Im Mai 1982 gingen Lesben in Genf «Gegen den Zwang zur Heterosexualität» auf die Strasse und 1986 forderten sie u.a. «Politisches Asyl für Lesben aller Nationen». Dank solchen Demos können wir heute darüber streiten, ob wir für oder gegen die Ehe sind, und uns, unabhängig von romantischer und sexueller Orientierung, unabhängig von Geschlechtsidentität, für oder gegen das Heiraten und die damit verbundenen Rechte entscheiden. Dank dieser und vielen anderen Demos und politischer Arbeit auf und neben den Strassen gibt es seit 2012 ausserdem endlich eine UNHCR-Richtlinie, die allen LGBTQIA+-Personen den Flüchtlingsstatus zuerkennen will, die in ihren Herkunftsländern kriminalisiert oder strafrechtlich verfolgt werden. Auch wenn die Schweiz diese Richtlinie (noch) nicht befolgt, sondern zusätzlich verlangt, dass die Geflüchteten spezifische Nachteile und eine ernsthafte Gefährdung nachweisen, zeigt sich: Sichtbarkeit politischer Forderungen auf der Strasse verhelfen diesen zur Durchsetzung.

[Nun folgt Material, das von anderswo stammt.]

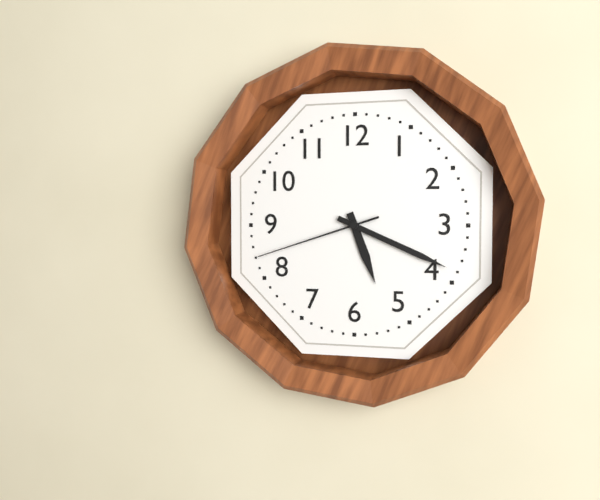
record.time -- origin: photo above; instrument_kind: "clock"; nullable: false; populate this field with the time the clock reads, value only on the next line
5:19:42
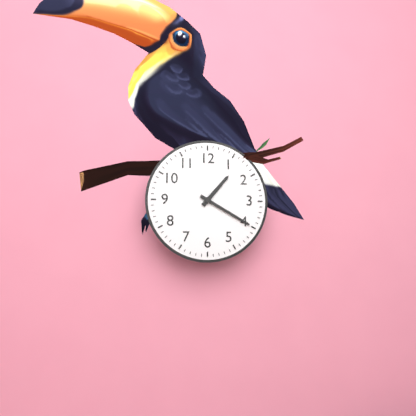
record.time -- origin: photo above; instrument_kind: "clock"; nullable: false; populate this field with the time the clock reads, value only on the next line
1:20
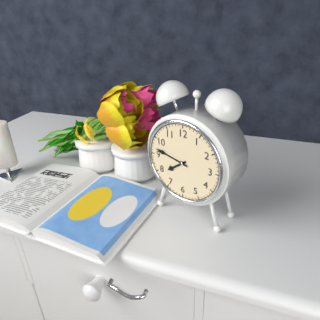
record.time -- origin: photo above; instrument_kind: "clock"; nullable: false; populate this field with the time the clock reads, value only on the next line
7:47
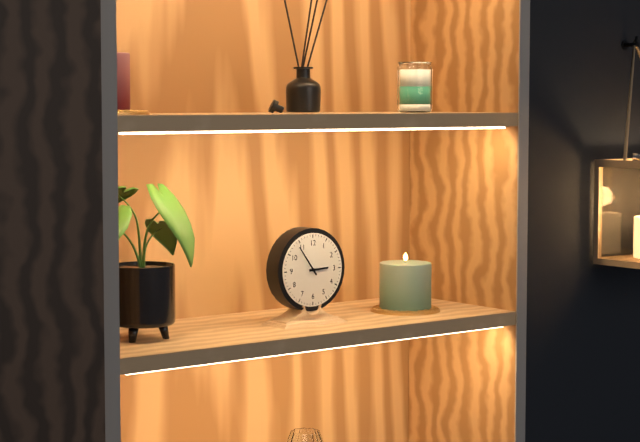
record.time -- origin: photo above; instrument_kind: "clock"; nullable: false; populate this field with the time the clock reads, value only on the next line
2:54
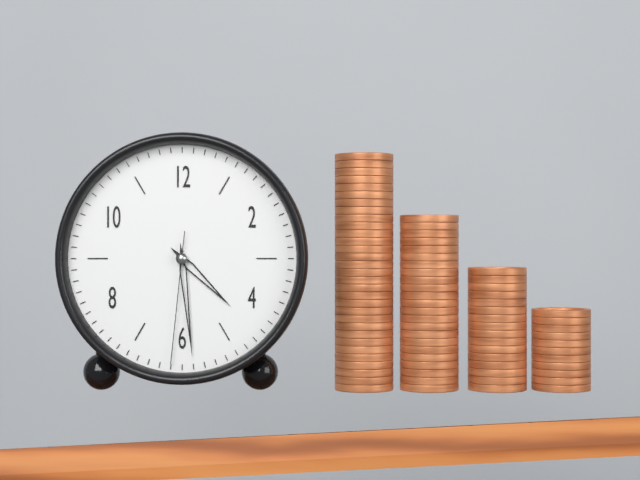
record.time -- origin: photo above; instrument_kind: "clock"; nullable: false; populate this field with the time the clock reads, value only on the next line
4:29:31
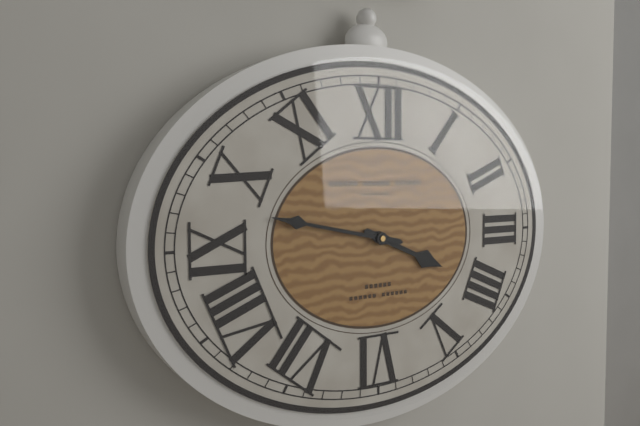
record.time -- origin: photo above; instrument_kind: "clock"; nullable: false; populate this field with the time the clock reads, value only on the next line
3:47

Als Minderheit und Teil marginalisierter Gruppen ermöglichen es öffentliche Versammlungen, Kundgebungen und Umzüge, auf ganz unmittelbare Art in das Leben und den Alltag einer Mehrheitsgesellschaft einzutreten. So werden plötzlich Menschen, die sich bisher keine Gedanken machten über die Lebensbedingungen ausserhalb der Heteronormativität, beim Einkaufen oder Spazierengehen mit anderen Lebensentwürfen und Ungerechtigkeiten konfrontiert, die sie (vermeintlich) nicht betreffen. Gerade für Menschen, die nicht abstimmen dürfen, können Demonstrationen ein Ort sein, um gehört zu werden. Sich zusammenzufinden und ein gemeinsames Anliegen auf die Strasse zu tragen, den Raum mit der eigenen Präsenz zu einem öffentlichen, zu einem politischen zu machen und sichtbar zu werden, ist für eine demokratische Gesellschaft genauso notwendig wie parlamentarische Institutionen. Der Europäische Gerichtshof für Menschenrechte und das Bundesgericht betonen deshalb regelmässig, dass die Meinungs- und Versammlungsfreiheit als Grundlage der Demokratie zu verstehen und entsprechend zu schützen sind.
Manchmal ist politischer Aktivismus allerdings auch frustrierend, weil es sich so anfühlen kann, als ob man zum 100. Mal für dieselbe Sache auf die Strasse geht und sich doch nichts oder aber jedenfalls zu wenig ändert. Mir hilft es, dann an Audre Lorde zu denken: Gesellschaftliche Transformation lässt sich nicht mit einer einzelnen Kundgebung erreichen, sondern bedingt eben kontinuierliches Bemühen: unser aller Weiterdemonstrieren, Weiterdenken, Weiterfeiern. Wir sehen uns – an einem CSD, einer Pride, einer Party, einer Sitzung oder anderswo.
Über die Autorin: Manuela Hugentobler ist wissenschaftliche Mitarbeiterin am Interdisziplinären Zentrum für Geschlechterforschung der Universität Bern, forscht zu demokratischer Partizipation und Diskriminierung und geht gerne an Demos.